* _Problem requirements_: In the part of the material that opens with the line containing "family: Tiphiidae" and closes with the line containing "family: Brassicaceae", change "common name" to "vernacular name" and leave everything else as it is. Return only those lines.

Collected data entries
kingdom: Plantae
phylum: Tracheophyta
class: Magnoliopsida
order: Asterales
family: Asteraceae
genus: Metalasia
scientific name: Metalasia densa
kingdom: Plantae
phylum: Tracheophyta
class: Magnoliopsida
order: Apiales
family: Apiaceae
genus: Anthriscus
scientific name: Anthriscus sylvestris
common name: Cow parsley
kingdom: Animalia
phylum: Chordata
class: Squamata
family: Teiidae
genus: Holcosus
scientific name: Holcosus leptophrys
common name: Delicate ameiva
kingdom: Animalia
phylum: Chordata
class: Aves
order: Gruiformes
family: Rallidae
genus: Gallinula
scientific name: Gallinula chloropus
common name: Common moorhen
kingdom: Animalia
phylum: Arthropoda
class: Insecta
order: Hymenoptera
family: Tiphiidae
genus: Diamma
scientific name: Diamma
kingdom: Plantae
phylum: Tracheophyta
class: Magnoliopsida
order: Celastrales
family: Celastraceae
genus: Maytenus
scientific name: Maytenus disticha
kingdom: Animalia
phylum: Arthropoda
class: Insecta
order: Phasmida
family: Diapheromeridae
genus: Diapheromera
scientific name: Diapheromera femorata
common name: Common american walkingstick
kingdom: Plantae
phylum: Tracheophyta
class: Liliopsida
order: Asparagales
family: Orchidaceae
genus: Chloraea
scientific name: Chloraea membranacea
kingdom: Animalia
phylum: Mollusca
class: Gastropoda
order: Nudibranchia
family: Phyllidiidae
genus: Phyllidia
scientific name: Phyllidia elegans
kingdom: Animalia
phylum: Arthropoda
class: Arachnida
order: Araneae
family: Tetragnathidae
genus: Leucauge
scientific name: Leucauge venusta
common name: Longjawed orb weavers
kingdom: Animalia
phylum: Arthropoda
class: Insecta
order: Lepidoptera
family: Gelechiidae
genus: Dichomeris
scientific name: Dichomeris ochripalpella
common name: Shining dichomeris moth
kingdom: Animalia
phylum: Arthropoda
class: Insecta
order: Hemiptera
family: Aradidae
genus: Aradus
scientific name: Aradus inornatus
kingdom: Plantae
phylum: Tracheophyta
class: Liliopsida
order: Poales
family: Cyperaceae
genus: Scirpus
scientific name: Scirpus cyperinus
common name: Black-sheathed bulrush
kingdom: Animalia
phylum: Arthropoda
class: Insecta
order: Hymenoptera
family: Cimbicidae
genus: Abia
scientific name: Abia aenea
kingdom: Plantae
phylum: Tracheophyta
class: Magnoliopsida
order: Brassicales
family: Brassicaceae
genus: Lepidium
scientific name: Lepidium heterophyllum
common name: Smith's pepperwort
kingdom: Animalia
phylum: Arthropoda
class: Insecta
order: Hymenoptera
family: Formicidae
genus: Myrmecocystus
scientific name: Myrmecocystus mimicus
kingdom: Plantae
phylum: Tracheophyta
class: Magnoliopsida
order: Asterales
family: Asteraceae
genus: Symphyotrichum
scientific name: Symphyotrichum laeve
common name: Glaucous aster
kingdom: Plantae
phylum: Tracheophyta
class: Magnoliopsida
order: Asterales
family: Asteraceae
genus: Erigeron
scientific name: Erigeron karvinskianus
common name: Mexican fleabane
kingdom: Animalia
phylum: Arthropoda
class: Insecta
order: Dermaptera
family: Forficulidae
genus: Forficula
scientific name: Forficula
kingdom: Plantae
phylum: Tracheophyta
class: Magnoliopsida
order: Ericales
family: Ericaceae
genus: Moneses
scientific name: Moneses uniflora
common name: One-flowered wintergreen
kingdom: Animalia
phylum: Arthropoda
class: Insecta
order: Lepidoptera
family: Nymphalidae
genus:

* _Exercise answer_:
family: Tiphiidae
genus: Diamma
scientific name: Diamma
kingdom: Plantae
phylum: Tracheophyta
class: Magnoliopsida
order: Celastrales
family: Celastraceae
genus: Maytenus
scientific name: Maytenus disticha
kingdom: Animalia
phylum: Arthropoda
class: Insecta
order: Phasmida
family: Diapheromeridae
genus: Diapheromera
scientific name: Diapheromera femorata
vernacular name: Common american walkingstick
kingdom: Plantae
phylum: Tracheophyta
class: Liliopsida
order: Asparagales
family: Orchidaceae
genus: Chloraea
scientific name: Chloraea membranacea
kingdom: Animalia
phylum: Mollusca
class: Gastropoda
order: Nudibranchia
family: Phyllidiidae
genus: Phyllidia
scientific name: Phyllidia elegans
kingdom: Animalia
phylum: Arthropoda
class: Arachnida
order: Araneae
family: Tetragnathidae
genus: Leucauge
scientific name: Leucauge venusta
vernacular name: Longjawed orb weavers
kingdom: Animalia
phylum: Arthropoda
class: Insecta
order: Lepidoptera
family: Gelechiidae
genus: Dichomeris
scientific name: Dichomeris ochripalpella
vernacular name: Shining dichomeris moth
kingdom: Animalia
phylum: Arthropoda
class: Insecta
order: Hemiptera
family: Aradidae
genus: Aradus
scientific name: Aradus inornatus
kingdom: Plantae
phylum: Tracheophyta
class: Liliopsida
order: Poales
family: Cyperaceae
genus: Scirpus
scientific name: Scirpus cyperinus
vernacular name: Black-sheathed bulrush
kingdom: Animalia
phylum: Arthropoda
class: Insecta
order: Hymenoptera
family: Cimbicidae
genus: Abia
scientific name: Abia aenea
kingdom: Plantae
phylum: Tracheophyta
class: Magnoliopsida
order: Brassicales
family: Brassicaceae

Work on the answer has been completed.